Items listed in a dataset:
══════════
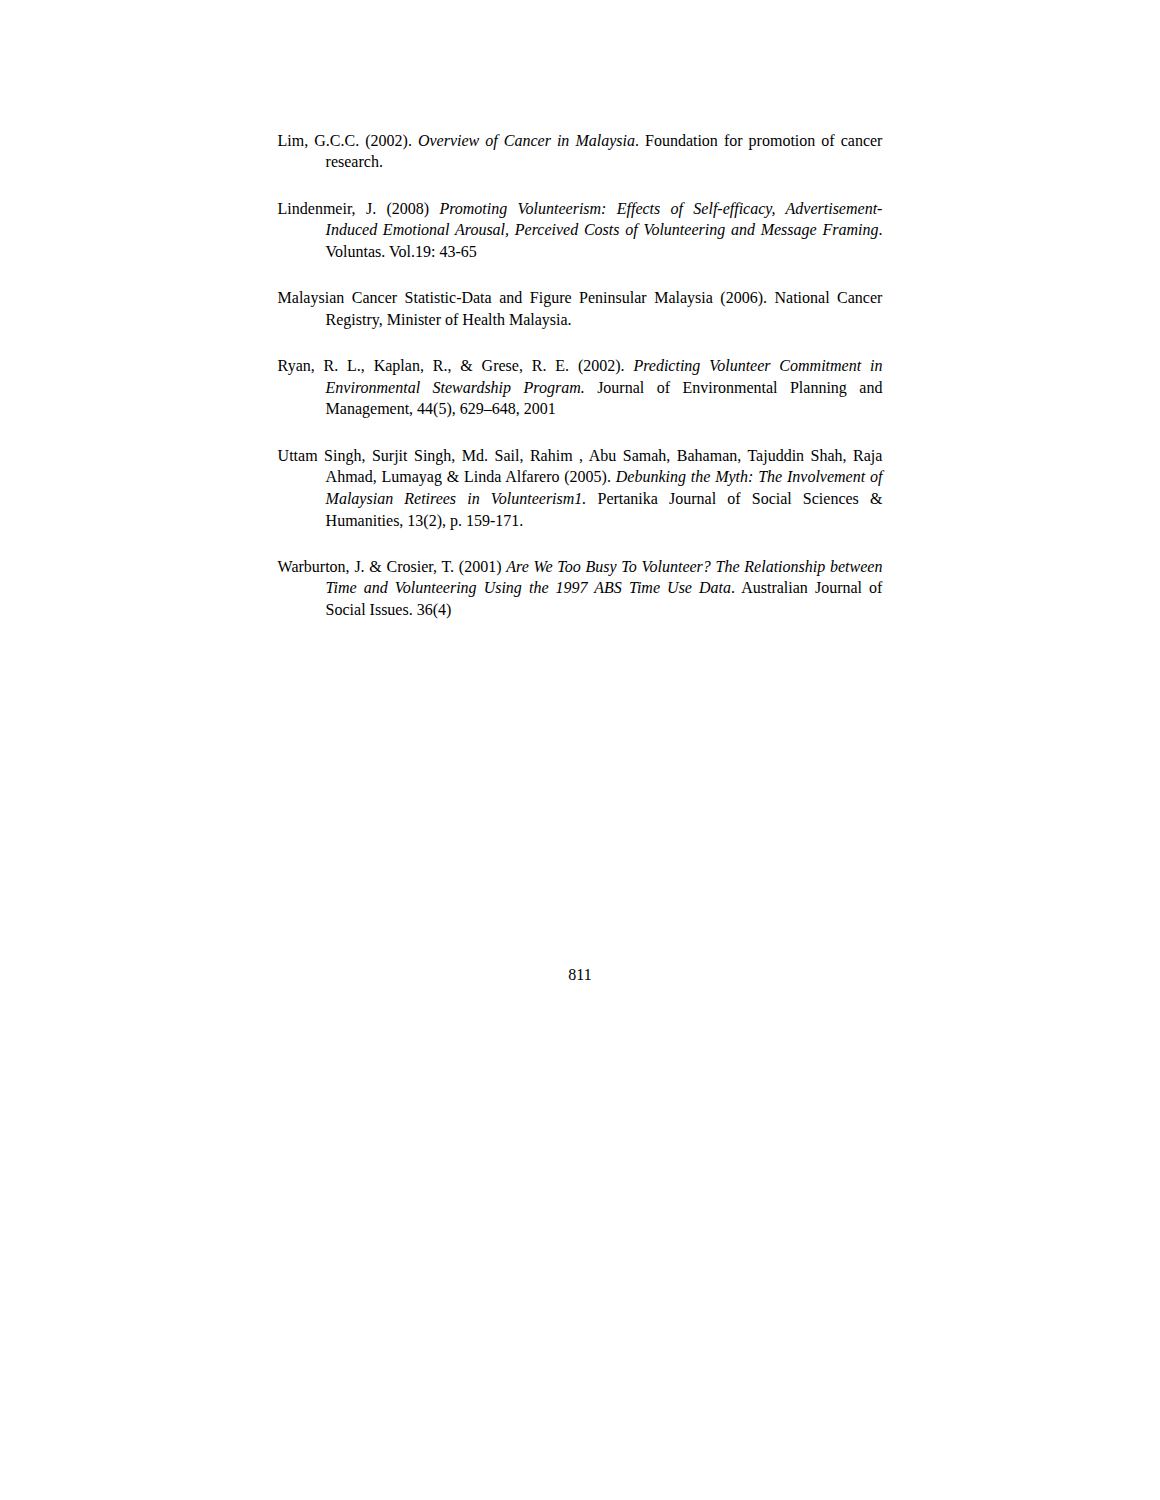Lim, G.C.C. (2002). Overview of Cancer in Malaysia. Foundation for promotion of cancer research.
Lindenmeir, J. (2008) Promoting Volunteerism: Effects of Self-efficacy, Advertisement-Induced Emotional Arousal, Perceived Costs of Volunteering and Message Framing. Voluntas. Vol.19: 43-65
Malaysian Cancer Statistic-Data and Figure Peninsular Malaysia (2006). National Cancer Registry, Minister of Health Malaysia.
Ryan, R. L., Kaplan, R., & Grese, R. E. (2002). Predicting Volunteer Commitment in Environmental Stewardship Program. Journal of Environmental Planning and Management, 44(5), 629–648, 2001
Uttam Singh, Surjit Singh, Md. Sail, Rahim , Abu Samah, Bahaman, Tajuddin Shah, Raja Ahmad, Lumayag & Linda Alfarero (2005). Debunking the Myth: The Involvement of Malaysian Retirees in Volunteerism1. Pertanika Journal of Social Sciences & Humanities, 13(2), p. 159-171.
Warburton, J. & Crosier, T. (2001) Are We Too Busy To Volunteer? The Relationship between Time and Volunteering Using the 1997 ABS Time Use Data. Australian Journal of Social Issues. 36(4)
811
══════════
Output the lines above between the one holding "Malaysian Cancer Statistic-Data" and the one holding "Ryan, R. L., Kaplan, R., &", inclusive, with nothing before or after them.

**Answer for this exercise:**
Malaysian Cancer Statistic-Data and Figure Peninsular Malaysia (2006). National Cancer Registry, Minister of Health Malaysia.
Ryan, R. L., Kaplan, R., & Grese, R. E. (2002). Predicting Volunteer Commitment in Environmental Stewardship Program. Journal of Environmental Planning and Management, 44(5), 629–648, 2001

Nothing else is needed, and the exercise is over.